While attempting to make a change enabling streamlined access for our web servers to internal API endpoints (connecting directly instead of traversing our ASA firewalls), a misleading comment in the iptables configuration led us to make a harmful change. The change had the effect of preventing the HAProxy systems from being able to complete a connection to our IIS web servers - the response traffic for those connections (the SYN/ACK packet) was suddenly being blocked.
The iptables configuration is managed by Puppet and stored in Git. After the change was pushed to Git, the load balancers applied the change on their next Puppet run. As soon as the active load balancer in our New York data center applied the change (about 25 minutes after the change was pushed) the outage began, and came to our attention immediately.

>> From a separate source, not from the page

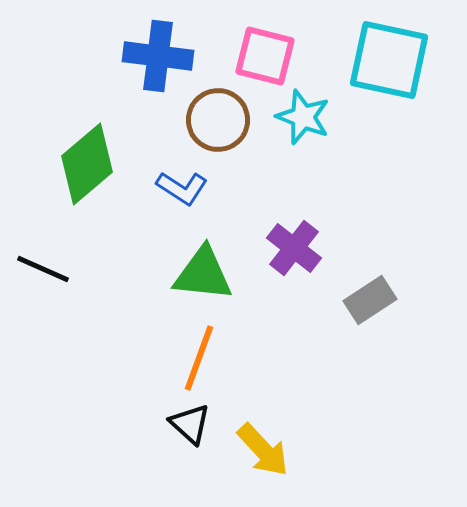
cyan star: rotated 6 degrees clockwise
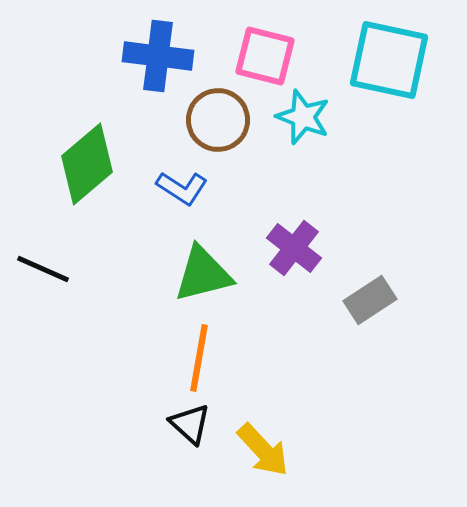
green triangle: rotated 20 degrees counterclockwise
orange line: rotated 10 degrees counterclockwise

Within 2 minutes of the start of the outage, the change had been reverted and pushed to Git. The process of TeamCity pushing the change to the Puppet masters takes about 30 seconds, then Puppet was run to apply the change, first on the inactive load balancer, then on the active one. Once this change was applied by Puppet, the outage was resolved.
We’ve already taken corrective action to prevent this kind of outage in the future (cleaning up the misleading comments!), and we have more planned;
- We need a mechanism to access our sites on the secondary/inactive load balancers, so that we can apply these changes there first. This was already planned, but this outage has highlighted the need for it.
- Our current mechanism for managing these iptables rules is not as clear and understandable as it could be. We’ve been using the Puppet Labs firewall module for new applications which need to interact with iptables; we are planning to convert these configs (currently a static file managed by Puppet getting placed at /etc/sysconfig/iptables) to the module and doing a full audit for readability/cleanup of the rules while we’re at it, hopefully ending up with something much simpler to understand and modify.
Outage Schedule of Events
- 2014-08-25 19:01 Change pushed to Git (da2d38d6a1)
- 2014-08-25 19:26 Puppet runs on primary load balancer (pushed bad change / outage BEGINS)
- 2014-08-25 19:27 On-call pager rings and staff notice problem
- 2014-08-25 19:27 Revert pushed to Git (b55e654d9f)
- 2014-08-25 19:30 Puppet updates secondary load balancer (pushed revert)
- 2014-08-25 19:32 Puppet updates primary load balancer (outage RESOLVED)